А теперь возвращаюсь к заявлению, что, будь Достоевский правителем, я бы из его государства сбежала. Подобные заявления осмеивают, как правило, посредством аргумента, который, мол, следует считать азбучной истиной: искусство и жизнь – две большие разницы, руководствующиеся разнящимися же принципами и целями.
Эта "истина" лжива сразу по двум причинам.
Во-первых, искусство создаётся только людьми и только для людей. Ни логически, ни этически меня не впечатляют псевдо-мистические теории, согласно коим художественные "откровения" диктуются небесами, а поэт, соответственно, есть лишь посредник между богами и плебсом. Во-вторых, будучи продуктом труда, искусство призвано задавать вопросы и отвечать на них с конкретной целью, непосредственно связанной с человеческой практикой. Поскольку эта мысль проста, "как мычание", любая попытка узаконить противоположную, попытка, предпринятая пусть даже гениальным художником, равнозначна в лучшем случае дезертирству, а в нормальном – насилию над самою идеей искусства.

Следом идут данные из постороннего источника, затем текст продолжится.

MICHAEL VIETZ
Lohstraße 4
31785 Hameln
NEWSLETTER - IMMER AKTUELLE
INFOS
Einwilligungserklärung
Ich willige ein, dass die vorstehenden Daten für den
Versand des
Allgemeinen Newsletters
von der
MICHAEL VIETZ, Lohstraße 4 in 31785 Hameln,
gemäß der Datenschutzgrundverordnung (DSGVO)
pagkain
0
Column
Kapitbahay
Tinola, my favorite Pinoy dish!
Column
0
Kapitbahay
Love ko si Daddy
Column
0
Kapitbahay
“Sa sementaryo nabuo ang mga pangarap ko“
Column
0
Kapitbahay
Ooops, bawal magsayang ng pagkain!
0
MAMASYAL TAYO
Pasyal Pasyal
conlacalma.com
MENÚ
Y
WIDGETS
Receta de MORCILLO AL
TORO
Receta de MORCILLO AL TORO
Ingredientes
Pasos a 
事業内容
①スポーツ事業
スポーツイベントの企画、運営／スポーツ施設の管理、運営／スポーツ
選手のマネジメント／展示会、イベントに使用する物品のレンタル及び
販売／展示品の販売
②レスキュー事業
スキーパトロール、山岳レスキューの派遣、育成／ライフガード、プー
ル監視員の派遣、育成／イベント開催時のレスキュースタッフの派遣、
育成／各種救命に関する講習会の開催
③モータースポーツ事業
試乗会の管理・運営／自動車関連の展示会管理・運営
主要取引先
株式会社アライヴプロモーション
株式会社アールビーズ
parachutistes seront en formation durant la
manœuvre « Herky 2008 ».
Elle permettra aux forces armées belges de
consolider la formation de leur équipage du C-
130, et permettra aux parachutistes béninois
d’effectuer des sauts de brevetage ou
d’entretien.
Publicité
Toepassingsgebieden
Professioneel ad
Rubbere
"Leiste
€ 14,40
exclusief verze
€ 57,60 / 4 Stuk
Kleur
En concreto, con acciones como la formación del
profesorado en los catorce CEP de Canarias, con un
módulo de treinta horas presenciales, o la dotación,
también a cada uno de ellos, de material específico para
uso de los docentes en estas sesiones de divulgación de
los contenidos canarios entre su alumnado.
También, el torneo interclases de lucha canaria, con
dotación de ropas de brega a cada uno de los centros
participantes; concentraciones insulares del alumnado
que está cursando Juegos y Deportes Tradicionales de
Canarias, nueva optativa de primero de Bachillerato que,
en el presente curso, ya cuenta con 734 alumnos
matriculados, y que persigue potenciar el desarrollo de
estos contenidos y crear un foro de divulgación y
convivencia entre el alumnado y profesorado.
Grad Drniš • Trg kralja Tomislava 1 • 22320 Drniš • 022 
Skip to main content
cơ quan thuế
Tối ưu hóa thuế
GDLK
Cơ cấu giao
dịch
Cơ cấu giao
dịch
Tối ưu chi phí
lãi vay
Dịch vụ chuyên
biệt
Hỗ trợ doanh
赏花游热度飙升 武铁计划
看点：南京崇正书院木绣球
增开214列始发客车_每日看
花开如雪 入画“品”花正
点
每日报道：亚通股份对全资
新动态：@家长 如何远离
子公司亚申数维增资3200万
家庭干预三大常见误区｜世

Поэтому, скажем, пушкинская догадка, будто поэзия должна быть глуповата, мне и кажется – прости, Господи! – безответственной. Пусть даже Пушкин хотел сказать, что "в поэзии всё, что следует сказать, невозможно сказать хорошо" (У.Х. Одэн), ибо неглуповатая мысль не вмещается в прокрустово ложе стиха. Если бы Эйнштейн выказал невозмутимость, узнав, что его открытие обусловило создание нового средства убиения авелей, – к моим досадам прибавилась бы ещё одна. Пусть даже свою невозмутимость он попытался бы оправдать "нейтральной" природой "жанра", в котором работал, – теоретической физики. Но в его случае нравственный гений был равновелик интеллектуальному. Иными словами, Эйнштейну не могла придти в голову глуповатая мысль, будто гений даёт человеку право быть меньше или больше того, что он есть: человек. Сторож брату своему.
Пушкинская же формула противостояния поэта и толпы продумана неглубоко, и великой её не сочтёшь. Тем более, что Пушкин, конечно же, "догадывался", что, если чернь понимает его, поэта, превратно, – она понимает превратно не только его, но и прочих людей. Всех. Иными словами, он, подобно Эйнштейну или Толстому, знал, что даже Пушкин – один из людей. Один из толпы. И главное, что выделяет его из неё в глазах Времени, – умение слагать стихи.
Если же под противостоянием поэта и толпы он понимал вражду меж поэтическим и низменным в каждом из нас, – то почему тогда поэзия должна быть глуповата?! Напротив: она должна быть наполнена вопросами, догадками и предположениями, высвечивающими в нас нашу низменность с такою силой, что даже самые низменные оглянулись бы на себя и в себе же… усомнились.
Итак, на первой из двух "столбовых дорог" развития мысли толпятся мыслители, уставшие мыслить. Как устаёшь от сидения в одной и той же позе. Даже если поначалу уселся так же удобно, как роденовский Мыслитель. Который, должно быть, смешон уставшим мыслить как раз из-за того, что "всё в той же позицьи на камне сидит". Что же касается их самих, чутких и некаменных, они давно уже отказались оглашать или слышать одни и те же безответные – абстрактные, метафизические – вопросы. Они – в отличие! – шевелятся: призывают всех нас, тоже пока шевелящихся, либо податься назад вместе с ними, к незрячей, но ублажающей вере, либо же просто расслабиться и рассмеяться надо всем под луной, отдавшись душою и телом шевелению мягких волн и ласкающих ветров. Сретение, так сказать, с невинной природой. Не причастной к сомнениям.